A suite of four poems called “Returning After Our War” will be the center of the volume for readers who know Balaban’s memoir, Remembering Heaven’s Face: A Story of Rescue in Wartime Vietnam (2002), or who associate Balaban with the counterculture journalists and “lysergic Buddhists” made legendary in Michael Herr’s Dispatches (1977). These poems capture long time-horizons in Hanoi, Ho Chi Minh City and L.A. (hub of the post-war Vietnamese diaspora) in a meditation on war, friendship, and memory. There is just a whiff, in “Returning After Our War,” of a Graham-Greene, opium-pipe, orientalist nostalgia for the romances of wartime Saigon. But because these are John Balaban poems (recall that one of Balaban’s novels is called Coming Down Again) the reader is brought right back down to earth, where earth is understood to be the place of violence and moral disorder.

Coming down is exactly the subject of Balaban’s extraordinary poem “The Opium Pillow,” which is occasioned by the traditional ceramic headrest of Asian opium culture:

a hollow bolster on which to lay
one’s head before it disappears
in curls of acrid opium fumes
slowly turning in the tropical room….

The speaker of this poem recalls awakening from an opium sleep to witness two of his American friends, two of the legendary ones, engaged in an act of brutality. Powerless to stop them in the moment, Balaban’s speaker, who has outlived the legendary friends, is left with his memories of the Saigon friendships compromised by the memory of violence. “The Opium Pillow” does not so much affirm the moral imperative of bearing witness to the world’s “clarities of force,” as it acknowledges that, for this poet at least, it is impossible not to.

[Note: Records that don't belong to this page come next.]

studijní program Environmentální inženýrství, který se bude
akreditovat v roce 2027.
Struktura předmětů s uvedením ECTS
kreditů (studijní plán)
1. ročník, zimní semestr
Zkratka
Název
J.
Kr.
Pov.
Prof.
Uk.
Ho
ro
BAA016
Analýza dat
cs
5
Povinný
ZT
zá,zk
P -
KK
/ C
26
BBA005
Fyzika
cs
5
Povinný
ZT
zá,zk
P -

Several of the richest poems in Empires are making a new appearance after having been included in one or another previous volume, notably Balaban’s 2003 “new and selected” volume, Locusts at the Edge of Summer. These returnees include some of the poems discussed here as well as what might be the most charming piece in Empires, “Anna Akhmatova Spends the Night on Miami Beach,” which also appeared in Locusts. It is a copy of the Stanley Kunitz translation of Akhmatova’s Selected Poems, not the Soviet modernist herself, that has spent the night on the beach, left behind by some careless undergraduate, but we follow Balaban’s speaker as he follows an imaginary Akhmatova “with her black dress, chopped hair, Chanel cap” through a night of decadent Miami revelry at “the end of the American era.” All Akhmatova wants, the speaker reassures us, is ourselves:

…the one person in ten thousand
who could say her name, who could take her home,
giving her a place between Auden and Apollinaire.

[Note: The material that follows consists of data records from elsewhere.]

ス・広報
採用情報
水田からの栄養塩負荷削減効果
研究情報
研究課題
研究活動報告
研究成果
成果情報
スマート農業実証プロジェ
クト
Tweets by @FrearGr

All of the older poems appearing in Empires have been reworked in greater or lesser degree. The changes to “The Opium Pillow” are significant, and constitute a true revision of the poem.  Balaban completists (I aspire to be one) will find the revisions engaging in their own right. I cite them here to demonstrate the persistence of those early poems, both in Balaban’s sense of his oeuvre, and in the culture at large.

Three last things to love about Empires. The collection includes two beautiful poems about Xenophanes of Colophon (570-478 BCE), Greek philosopher, poet, and rhapsode, in whose exile under the Persians Balaban finds the model for a skeptical politics of endurance. Balaban has always written with mastery about the non-human environment, practicing the old poet-tricks of analogy and defamiliarization with particular brio. In Empires’ poems about the Chinati Mountains and the seacoast of the southeastern U.S., the landscape occasions some stunning turns, as when in “At Nora’s House, Shepard’s Roost, Atlantic Beach, NC” Pelicans skim over the surf, their wing tips:

brushing the tattering crest as if to feel the herring
running inside the green lung of the recoiling wave.

Finally, and this is on p. 37 if the reader wishes to proceed directly to the rich creamy center, in a poem called “The Poet Retires,” whose epigraph comes from Roethke’s “Dolor,” (a byword among English teachers), Balaban name-checks and quotes Iggy Pop. John Balaban’s Empires is an elegant addition to this distinguished poet’s body of work, and will surely be remembered as one of the indispensable poetry publications of its decade.